Local Pride and Nazi Zeal: Mapping Cultural Politics in the Third Reich

Friday, January 6, 2012: 10:10 AM
Parlor D (Sheraton Chicago Hotel & Towers)
Anne Kristina Berg, University of Michigan
The Nazi regime insisted that in the ‘New Germany’ politics must pervade all areas of economic, social and cultural life of the nation. In order to achieve such total permeation, the regime immediately coordinated not only political institutions and the state bureaucracies, but created an entirely new apparatus to control the production, deployment and reception of culture.

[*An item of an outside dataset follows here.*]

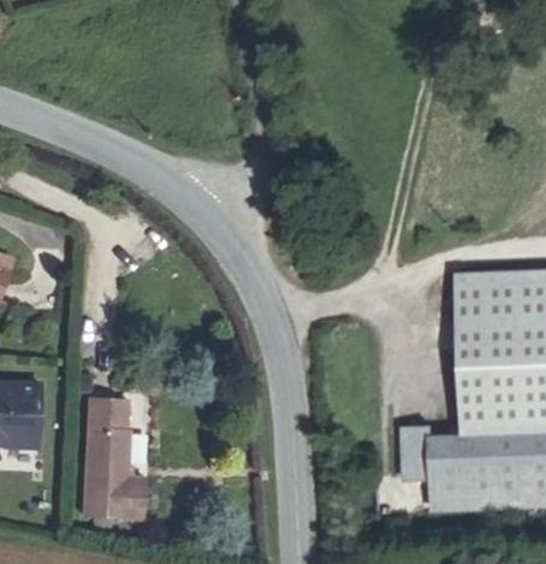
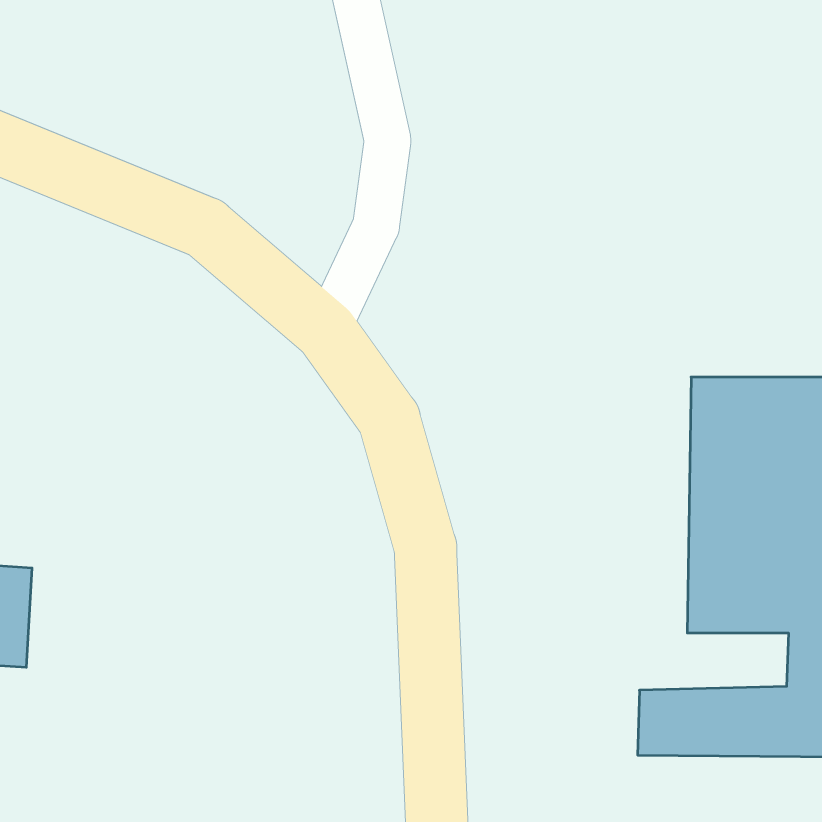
building: [87,402,153,529] -> none
building: [395,408,519,465] -> none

Focusing on film in particular, I suggest that Goebbels’ control of culture was far less totalizing that the Ministry Propaganda and the Reich’s Culture Chamber envisioned. Rather, in the name of Nazi culture local pride and National Socialist zeal became most powerful allies. This contribution focuses on two instances in which local discourse attempted to put Hamburg on the cultural map of the Reich. In 1935 exhibitors, cultural enthusiasts and film critics in Hamburg founded the Film Consortium to educate local audiences and contribute to the national discussion of the Nazi Film Art. The Film Consortium was an organization in which local needs for national recognition, local pride, and local patriotism found a unique outlet. While the efforts of the Film Consortium almost excessively subscribed to Goebbels’ notion of the primacy of art in the Reich, the second instance of Hamburg’s solo attempt in cultural matters directly undermined the validity of Nazi achievements in the cultural realm. The Consortium for Youth Protection in Wartime, commissioned by Gauleiter and Governor Karl Kaufmann in the spring of 1940, mobilized Nazi ideology and local particularities – this time in the name of youth protection –  to alert to the deplorable state of cultural production in the Reich and the sexualizing effects of film and pulp fiction on the ‘most valuable’ members of the increasingly endangered Volksgemeinschaft: mothers and their immature (female) offspring.